» Task item
Output every line of the records below, reproducing each one character for character.

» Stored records
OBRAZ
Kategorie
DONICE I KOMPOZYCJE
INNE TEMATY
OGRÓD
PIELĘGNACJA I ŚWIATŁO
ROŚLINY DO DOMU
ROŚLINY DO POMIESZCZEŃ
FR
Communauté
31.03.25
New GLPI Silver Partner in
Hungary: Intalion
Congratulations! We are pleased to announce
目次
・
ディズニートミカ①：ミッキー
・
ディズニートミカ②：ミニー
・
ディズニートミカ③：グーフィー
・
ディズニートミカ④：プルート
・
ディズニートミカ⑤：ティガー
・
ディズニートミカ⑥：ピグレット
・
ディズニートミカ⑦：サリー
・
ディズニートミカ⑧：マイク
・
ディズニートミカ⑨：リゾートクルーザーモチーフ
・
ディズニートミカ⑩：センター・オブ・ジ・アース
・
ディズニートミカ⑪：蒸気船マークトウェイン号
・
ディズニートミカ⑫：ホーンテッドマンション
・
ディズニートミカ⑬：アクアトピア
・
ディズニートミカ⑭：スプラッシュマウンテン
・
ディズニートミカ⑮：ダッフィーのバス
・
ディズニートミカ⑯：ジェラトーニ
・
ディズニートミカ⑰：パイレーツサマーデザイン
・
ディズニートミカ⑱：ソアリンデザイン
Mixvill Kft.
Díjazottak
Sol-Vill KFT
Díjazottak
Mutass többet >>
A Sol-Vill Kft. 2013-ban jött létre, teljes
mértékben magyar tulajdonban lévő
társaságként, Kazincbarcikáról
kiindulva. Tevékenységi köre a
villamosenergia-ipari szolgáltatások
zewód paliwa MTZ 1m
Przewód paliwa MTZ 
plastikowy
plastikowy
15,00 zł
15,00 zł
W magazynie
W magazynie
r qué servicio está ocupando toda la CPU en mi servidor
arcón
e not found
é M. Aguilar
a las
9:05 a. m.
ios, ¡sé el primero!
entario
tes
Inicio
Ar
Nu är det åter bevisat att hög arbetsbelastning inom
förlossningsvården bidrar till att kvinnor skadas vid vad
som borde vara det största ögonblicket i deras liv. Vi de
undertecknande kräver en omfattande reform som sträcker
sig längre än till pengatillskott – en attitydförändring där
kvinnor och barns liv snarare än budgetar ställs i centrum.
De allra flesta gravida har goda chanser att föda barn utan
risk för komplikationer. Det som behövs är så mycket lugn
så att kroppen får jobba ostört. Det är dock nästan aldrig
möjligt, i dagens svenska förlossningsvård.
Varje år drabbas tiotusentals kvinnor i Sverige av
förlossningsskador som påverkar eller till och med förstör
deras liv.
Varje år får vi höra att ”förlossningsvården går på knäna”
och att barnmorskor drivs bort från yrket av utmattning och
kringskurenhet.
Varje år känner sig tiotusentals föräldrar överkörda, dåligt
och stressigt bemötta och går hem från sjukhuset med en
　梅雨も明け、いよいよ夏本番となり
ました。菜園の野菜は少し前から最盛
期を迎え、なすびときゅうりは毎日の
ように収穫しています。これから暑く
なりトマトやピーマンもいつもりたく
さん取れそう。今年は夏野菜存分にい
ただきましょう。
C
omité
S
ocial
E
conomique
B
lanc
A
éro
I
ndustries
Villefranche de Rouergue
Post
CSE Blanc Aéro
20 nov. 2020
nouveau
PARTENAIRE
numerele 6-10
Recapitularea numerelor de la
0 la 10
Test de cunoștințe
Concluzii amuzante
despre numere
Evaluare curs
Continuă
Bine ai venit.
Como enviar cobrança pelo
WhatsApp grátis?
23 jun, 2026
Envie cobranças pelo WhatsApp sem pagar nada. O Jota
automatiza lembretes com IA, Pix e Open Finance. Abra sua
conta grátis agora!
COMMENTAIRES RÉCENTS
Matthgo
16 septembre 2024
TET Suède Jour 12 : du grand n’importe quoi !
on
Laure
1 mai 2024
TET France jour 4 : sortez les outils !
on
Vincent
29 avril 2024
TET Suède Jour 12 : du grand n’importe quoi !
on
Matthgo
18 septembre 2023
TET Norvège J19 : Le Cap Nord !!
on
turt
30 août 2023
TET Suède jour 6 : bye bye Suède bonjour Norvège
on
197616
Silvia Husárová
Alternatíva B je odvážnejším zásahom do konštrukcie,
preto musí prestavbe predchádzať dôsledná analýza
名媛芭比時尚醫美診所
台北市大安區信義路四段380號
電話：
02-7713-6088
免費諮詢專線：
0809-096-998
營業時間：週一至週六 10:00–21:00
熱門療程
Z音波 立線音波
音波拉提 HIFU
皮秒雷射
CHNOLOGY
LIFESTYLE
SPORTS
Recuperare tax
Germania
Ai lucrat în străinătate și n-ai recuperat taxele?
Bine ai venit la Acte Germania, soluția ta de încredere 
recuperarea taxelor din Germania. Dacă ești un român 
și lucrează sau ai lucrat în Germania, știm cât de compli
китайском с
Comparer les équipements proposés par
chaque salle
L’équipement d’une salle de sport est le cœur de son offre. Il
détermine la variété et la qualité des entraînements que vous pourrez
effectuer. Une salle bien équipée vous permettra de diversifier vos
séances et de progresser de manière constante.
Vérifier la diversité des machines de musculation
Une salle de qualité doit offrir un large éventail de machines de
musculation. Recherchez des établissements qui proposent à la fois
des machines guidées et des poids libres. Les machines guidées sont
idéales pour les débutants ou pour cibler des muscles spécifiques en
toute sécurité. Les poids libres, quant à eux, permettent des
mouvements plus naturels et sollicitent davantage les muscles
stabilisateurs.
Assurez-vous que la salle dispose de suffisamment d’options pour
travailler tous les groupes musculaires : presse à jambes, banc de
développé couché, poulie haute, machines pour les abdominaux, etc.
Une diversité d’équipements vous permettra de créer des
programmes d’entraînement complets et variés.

» Output of the exercise
OBRAZ
Kategorie
DONICE I KOMPOZYCJE
INNE TEMATY
OGRÓD
PIELĘGNACJA I ŚWIATŁO
ROŚLINY DO DOMU
ROŚLINY DO POMIESZCZEŃ
FR
Communauté
31.03.25
New GLPI Silver Partner in
Hungary: Intalion
Congratulations! We are pleased to announce
目次
・
ディズニートミカ①：ミッキー
・
ディズニートミカ②：ミニー
・
ディズニートミカ③：グーフィー
・
ディズニートミカ④：プルート
・
ディズニートミカ⑤：ティガー
・
ディズニートミカ⑥：ピグレット
・
ディズニートミカ⑦：サリー
・
ディズニートミカ⑧：マイク
・
ディズニートミカ⑨：リゾートクルーザーモチーフ
・
ディズニートミカ⑩：センター・オブ・ジ・アース
・
ディズニートミカ⑪：蒸気船マークトウェイン号
・
ディズニートミカ⑫：ホーンテッドマンション
・
ディズニートミカ⑬：アクアトピア
・
ディズニートミカ⑭：スプラッシュマウンテン
・
ディズニートミカ⑮：ダッフィーのバス
・
ディズニートミカ⑯：ジェラトーニ
・
ディズニートミカ⑰：パイレーツサマーデザイン
・
ディズニートミカ⑱：ソアリンデザイン
Mixvill Kft.
Díjazottak
Sol-Vill KFT
Díjazottak
Mutass többet >>
A Sol-Vill Kft. 2013-ban jött létre, teljes
mértékben magyar tulajdonban lévő
társaságként, Kazincbarcikáról
kiindulva. Tevékenységi köre a
villamosenergia-ipari szolgáltatások
zewód paliwa MTZ 1m
Przewód paliwa MTZ 
plastikowy
plastikowy
15,00 zł
15,00 zł
W magazynie
W magazynie
r qué servicio está ocupando toda la CPU en mi servidor
arcón
e not found
é M. Aguilar
a las
9:05 a. m.
ios, ¡sé el primero!
entario
tes
Inicio
Ar
Nu är det åter bevisat att hög arbetsbelastning inom
förlossningsvården bidrar till att kvinnor skadas vid vad
som borde vara det största ögonblicket i deras liv. Vi de
undertecknande kräver en omfattande reform som sträcker
sig längre än till pengatillskott – en attitydförändring där
kvinnor och barns liv snarare än budgetar ställs i centrum.
De allra flesta gravida har goda chanser att föda barn utan
risk för komplikationer. Det som behövs är så mycket lugn
så att kroppen får jobba ostört. Det är dock nästan aldrig
möjligt, i dagens svenska förlossningsvård.
Varje år drabbas tiotusentals kvinnor i Sverige av
förlossningsskador som påverkar eller till och med förstör
deras liv.
Varje år får vi höra att ”förlossningsvården går på knäna”
och att barnmorskor drivs bort från yrket av utmattning och
kringskurenhet.
Varje år känner sig tiotusentals föräldrar överkörda, dåligt
och stressigt bemötta och går hem från sjukhuset med en
　梅雨も明け、いよいよ夏本番となり
ました。菜園の野菜は少し前から最盛
期を迎え、なすびときゅうりは毎日の
ように収穫しています。これから暑く
なりトマトやピーマンもいつもりたく
さん取れそう。今年は夏野菜存分にい
ただきましょう。
C
omité
S
ocial
E
conomique
B
lanc
A
éro
I
ndustries
Villefranche de Rouergue
Post
CSE Blanc Aéro
20 nov. 2020
nouveau
PARTENAIRE
numerele 6-10
Recapitularea numerelor de la
0 la 10
Test de cunoștințe
Concluzii amuzante
despre numere
Evaluare curs
Continuă
Bine ai venit.
Como enviar cobrança pelo
WhatsApp grátis?
23 jun, 2026
Envie cobranças pelo WhatsApp sem pagar nada. O Jota
automatiza lembretes com IA, Pix e Open Finance. Abra sua
conta grátis agora!
COMMENTAIRES RÉCENTS
Matthgo
16 septembre 2024
TET Suède Jour 12 : du grand n’importe quoi !
on
Laure
1 mai 2024
TET France jour 4 : sortez les outils !
on
Vincent
29 avril 2024
TET Suède Jour 12 : du grand n’importe quoi !
on
Matthgo
18 septembre 2023
TET Norvège J19 : Le Cap Nord !!
on
turt
30 août 2023
TET Suède jour 6 : bye bye Suède bonjour Norvège
on
197616
Silvia Husárová
Alternatíva B je odvážnejším zásahom do konštrukcie,
preto musí prestavbe predchádzať dôsledná analýza
名媛芭比時尚醫美診所
台北市大安區信義路四段380號
電話：
02-7713-6088
免費諮詢專線：
0809-096-998
營業時間：週一至週六 10:00–21:00
熱門療程
Z音波 立線音波
音波拉提 HIFU
皮秒雷射
CHNOLOGY
LIFESTYLE
SPORTS
Recuperare tax
Germania
Ai lucrat în străinătate și n-ai recuperat taxele?
Bine ai venit la Acte Germania, soluția ta de încredere 
recuperarea taxelor din Germania. Dacă ești un român 
și lucrează sau ai lucrat în Germania, știm cât de compli
китайском с
Comparer les équipements proposés par
chaque salle
L’équipement d’une salle de sport est le cœur de son offre. Il
détermine la variété et la qualité des entraînements que vous pourrez
effectuer. Une salle bien équipée vous permettra de diversifier vos
séances et de progresser de manière constante.
Vérifier la diversité des machines de musculation
Une salle de qualité doit offrir un large éventail de machines de
musculation. Recherchez des établissements qui proposent à la fois
des machines guidées et des poids libres. Les machines guidées sont
idéales pour les débutants ou pour cibler des muscles spécifiques en
toute sécurité. Les poids libres, quant à eux, permettent des
mouvements plus naturels et sollicitent davantage les muscles
stabilisateurs.
Assurez-vous que la salle dispose de suffisamment d’options pour
travailler tous les groupes musculaires : presse à jambes, banc de
développé couché, poulie haute, machines pour les abdominaux, etc.
Une diversité d’équipements vous permettra de créer des
programmes d’entraînement complets et variés.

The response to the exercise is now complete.